Not only should we notice that this meeting took place in the Temple but we must notice where in the Temple this meeting takes place. The fact that Mary is still in the scene is significant. She was not allowed in the inner part of the Temple. She was a woman. She would have had to stop in the Court of Women. It should not be lost on us where this meeting takes place then. Mary is still present. This means that this meeting either took place in the Court of the Gentile or at the farthest in the Court of Women. This, to me, is the signal to the readers of Luke that Jesus was not here just for the pious Jewish man. He was here for all people including women. Luke’s gospel often stresses the importance of women in Jesus’ ministry and the fact that Jesus was here for the Gentiles as much as the Jews. Jesus is not exclusive. He is for all. Jews, Gentiles, women, men. He is accessible and available to all. He offers salvation to all, not just those who have certain pedigrees or gender. He is here for the entire world. You don’t have to be born the child of a church member. You don’t have to born in a certain part of town. You don’t have to be a member of a country club. There is no one more deserving than another of God’s grace given us in the person of Jesus Christ. He is in the inner Temple. He is in the Court of Women. He is in the Court of the Gentiles. He is the Savior of the World.

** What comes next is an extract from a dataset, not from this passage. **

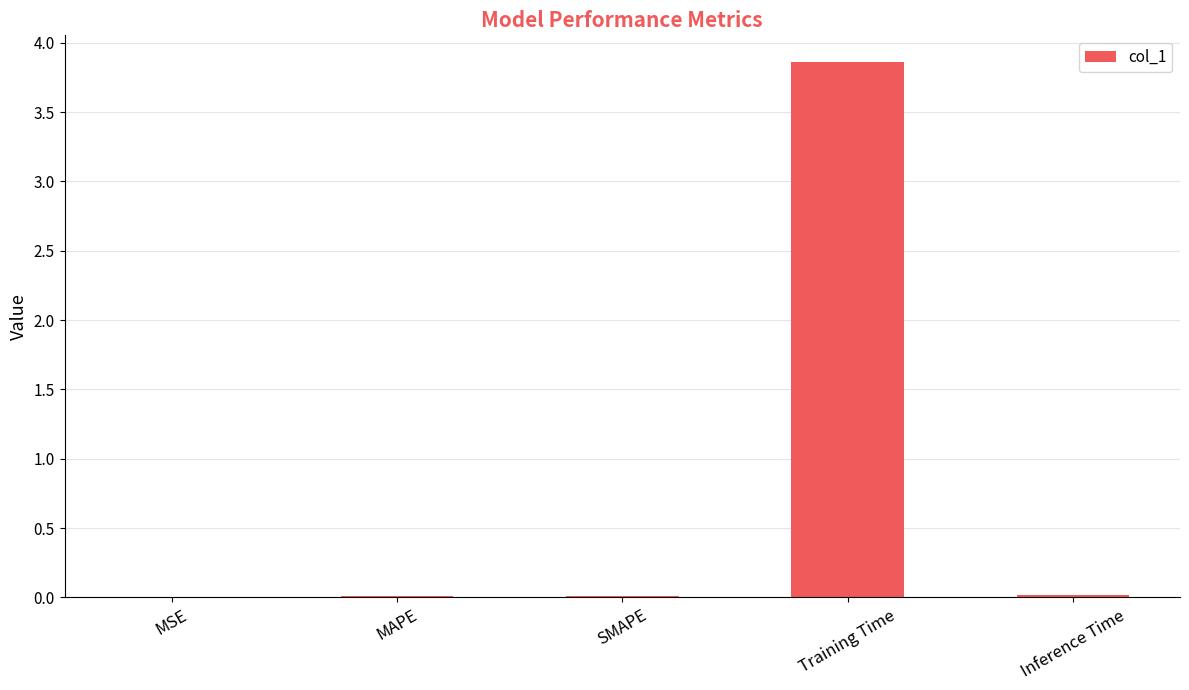

Which category has the highest value across all series?

Training Time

Father, Son, Holy Spirit, Blessed Trinity. We seek Your presence Lord. Help us to glorify you by obeying your Word, by seeking to please you in everything that we do, by seeking your presence in our lives. In so doing may we learn that no matter who we are or what we have done, You gave us grace in in the person and work of Jesus Christ. He is the Savior of the World. All we have to do is seek Him, want Him to rule over our lives, and seek to please Him in everything we do just as when He was here on earth that He sought daily to be an obedient Son. May we remember too that the grace we enjoy is grace for all so that we will share the Good News with all. Jesus came for us all. Amen.